Now, go on Sherwin Williams' website and look at some of their tools to visualize color. You can mix and match until you get something that looks good. Don't pull the trigger yet, but do pick up a quart of the color(s) you are interested in and put them on the home to see what they look like large and in place. Tweak the color selection based on what you see. You will probably go slightly less bright than the original selection.
Pick a good accent/trim color that picks up some of the secondary hues in the body color. (for example a creamy white works well with a yellow body color...)
that will be $251 please. LOL
...and this concludes another episode of "Who Wants to Give Out Free Architectural Consultation?"
I'm giving the original poster a benefit of doubt and assuming their question is innocently seeking advice, but this is why everyone complains about not making enough money in architecture. Look at all of these posts quickly offering educated opinions. Advice IS our livelihood as a profession.
I know I'm going off on a tangent, but I get frustrated by stuff like this.
I don't think it personally takes away from me to give advice. I wonder often if the attitude that's common on this forum reduces our status in the eyes of the public that visits here.
Of course, if anyone wants to send $251 bills my way, my mailbox is open for business.
I try hard not to be snobby or inclusive on here, but free design advice is not something I'm willing to give. Would you expect to drive up to a mechanic's shop and get someone's opinion on a part? Could you call up a lawyer for free legal advice? Maybe, but I wouldn't expect you to have much success.
Actually, I've found other professionals to give free advice, both in person and online. I do draw the line between advice and work, with the difference being commitment and time.

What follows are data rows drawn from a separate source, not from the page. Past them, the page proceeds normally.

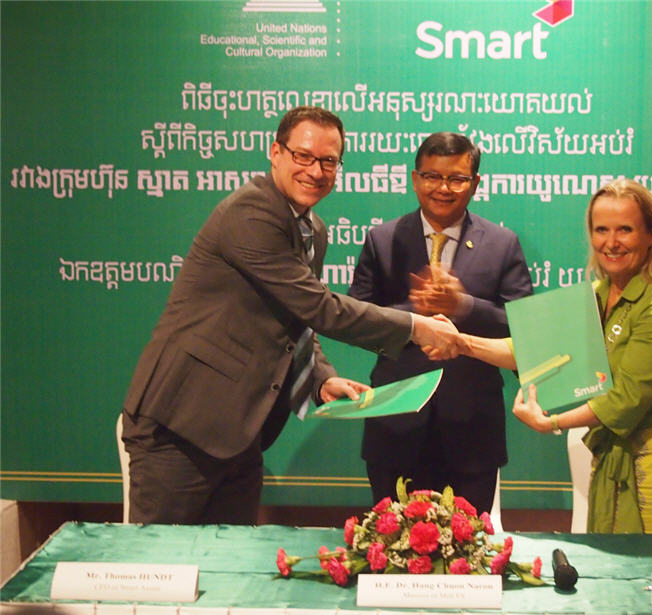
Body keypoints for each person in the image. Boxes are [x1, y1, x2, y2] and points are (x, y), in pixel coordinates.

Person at [121, 106, 459, 525]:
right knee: (162, 560)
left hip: (239, 433)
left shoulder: (312, 229)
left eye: (329, 161)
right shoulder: (251, 213)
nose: (315, 171)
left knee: (231, 561)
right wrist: (416, 327)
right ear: (275, 152)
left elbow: (297, 319)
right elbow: (319, 306)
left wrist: (321, 380)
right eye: (303, 156)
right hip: (182, 424)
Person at [432, 178, 652, 533]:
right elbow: (531, 350)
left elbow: (626, 400)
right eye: (601, 230)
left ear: (651, 234)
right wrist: (461, 342)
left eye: (625, 229)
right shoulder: (597, 293)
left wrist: (552, 422)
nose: (611, 242)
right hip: (609, 462)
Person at [348, 132, 533, 514]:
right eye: (432, 176)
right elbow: (356, 320)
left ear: (475, 183)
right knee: (392, 543)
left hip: (472, 431)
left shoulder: (502, 243)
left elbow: (524, 330)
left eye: (456, 179)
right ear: (415, 179)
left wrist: (464, 306)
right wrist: (416, 317)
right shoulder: (382, 240)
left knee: (467, 546)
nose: (443, 188)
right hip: (395, 426)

Why would you take a 100+ year maintenance cycle and replace it with a 3-15 year maintenance cycle?
Free advice is worth every penny you pay for it.
Which is often more value than you get from a professional.
As other posters have noted, painting the brick can end up causing serious damage to the wall.
Painting brick isn't a good long-term strategy, and it's not Modern. That said, I love painted brick.
"Go Green" for green revolution and paint it with Green paint
forgetting the functional/wear argument, why aesthetically would you want to paint brick?...
I'm sure you could pigment brick without effecting the ability of the brick to leach absorbed moisture. You just have to know how. Since the going rate seems to be $250, I'll ask for $500 for specifics :)
Seriously though, this is a web forum. We really shouldn't expect the general public to get that this is a professional dialogue. Probably the snarky comments do more harm than good.
Dont paint the brick. Paint the wood trim. White preferably.